Dear Jack,
> As I was reading Andreas question's, I felt concerned with this
> problem. The original study consist of 250 scans * 12 subjects * 2
> sessions (6000 scans) As I thought previously that SPM99b may have the
> same limitations as winSPM (~800 scans), I first performed a "data
> reduction" namely by making 1 mean image out of 10 after realignment,
> and before performing the rest of the analysis (~500 scans remaining).
>
> Unfortunately as there is a large amount of covariates, there is a
> tremendous loss of degree of freedom with some influence on the level of
> statistical inference (~250 residual ddl).
>
> We have interesting results that looks very stable using even high
> uncorrected thresholds (less statistically significant). Unfortunately
> the used thresholds remain weak (alfa < 0.001 uncorrected for the main
> subtraction, alfa < 0.025 for the factorial design - gloups !). Sure
> that the right way should be to perform a true random effect study, but
> it may be that some of the interesting results of the factorial study
> may not survive to this further loss of df.

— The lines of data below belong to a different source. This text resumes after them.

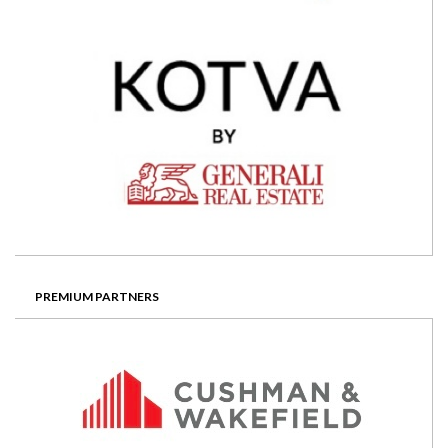
PREMIUM PARTNERS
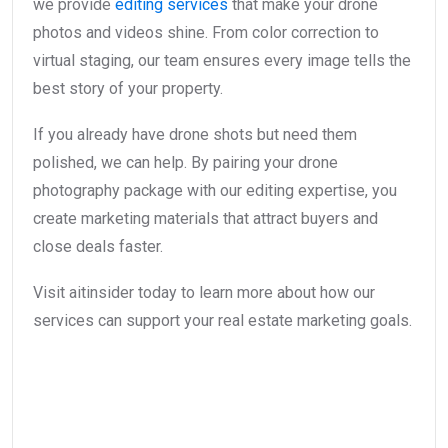
we provide
editing services
that make your drone
photos and videos shine. From color correction to
virtual staging, our team ensures every image tells the
best story of your property.
If you already have drone shots but need them
polished, we can help. By pairing your drone
photography package with our editing expertise, you
create marketing materials that attract buyers and
close deals faster.
Visit aitinsider today to learn more about how our
services can support your real estate marketing goals.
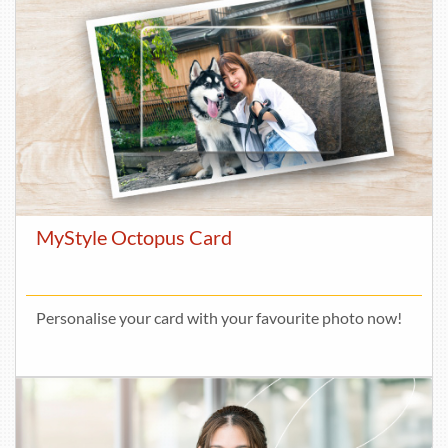
MyStyle Octopus Card
Personalise your card with your favourite photo now!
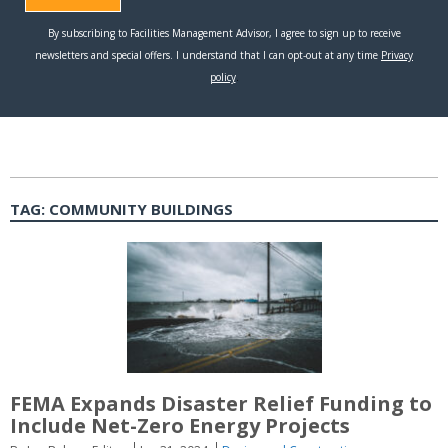
TAG:
COMMUNITY BUILDINGS
FEMA Expands Disaster Relief Funding to
Include Net-Zero Energy Projects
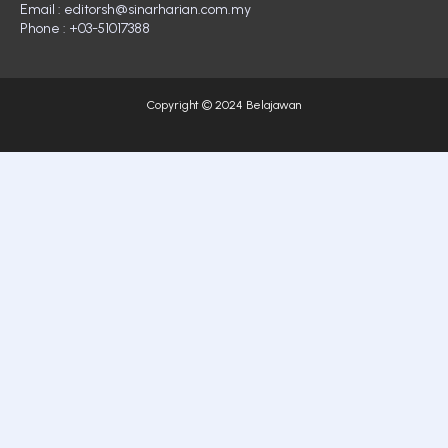
Email : editorsh@sinarharian.com.my
Phone : +03-51017388
Copyright © 2024 Belajawan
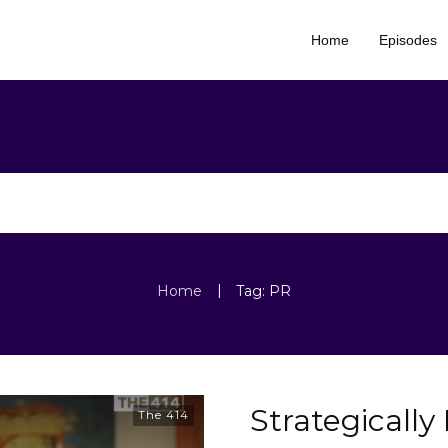
Home
Episodes
|
Home
Tag: PR
Strategically
The 414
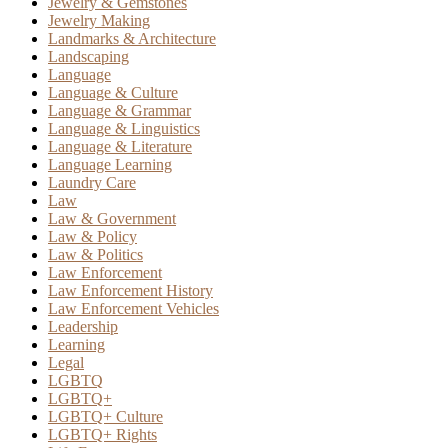
Jewelry & Gemstones
Jewelry Making
Landmarks & Architecture
Landscaping
Language
Language & Culture
Language & Grammar
Language & Linguistics
Language & Literature
Language Learning
Laundry Care
Law
Law & Government
Law & Policy
Law & Politics
Law Enforcement
Law Enforcement History
Law Enforcement Vehicles
Leadership
Learning
Legal
LGBTQ
LGBTQ+
LGBTQ+ Culture
LGBTQ+ Rights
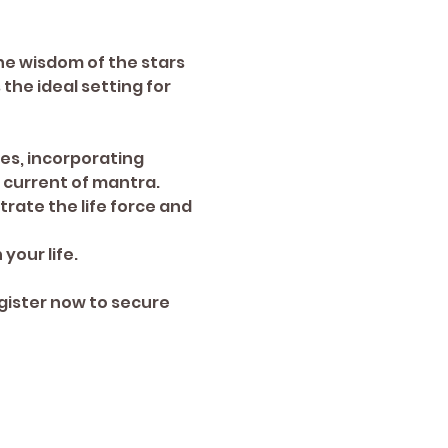
e wisdom of the stars 
the ideal setting for 
ces, incorporating 
current of mantra. 
rate the life force and 
your life.
gister now to secure 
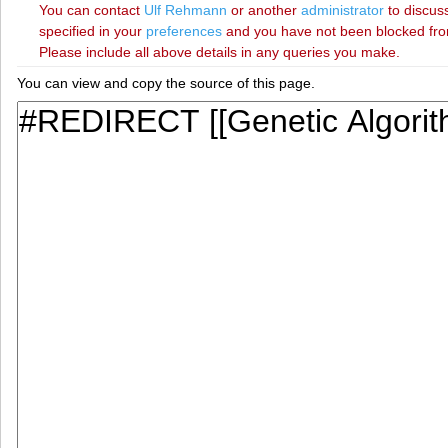
You can contact
‪Ulf Rehmann‬
or another
administrator
to discuss
specified in your
preferences
and you have not been blocked from 
Please include all above details in any queries you make.
You can view and copy the source of this page.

You can perform second-level analyes on epoch-specific data. It sounds
as if you have emulated this sort of analysis. The sphere of inference
then generalizes to all possible epochs in that session[s] for that
subject[s].
>
> This will probably sounds absurd for statisticians, but I was wandering
> whether if could be possible to reset the df at 10* the number of
> scans - the covariates. As it should only be used while performing the
> {T} statistic, it could be of limited work to change it ? This may
> sounds as tinkering, but is it really that absurd ? Thanks for any
> comment.
I am afraid it is probably 'absurd'. Generally activations should be
detected with 64 or more df. If you have ~250 then this is more than
enough. If you have too many df then any slight [biologically
meaningless] departure from the null hypothesis will give you
significant results.
I would focus on anatomically constrained interpretations of your data.
If you get a result at p < 0.025, in a region predicted in advance,
then this is sufficient to reject the null hypothesis.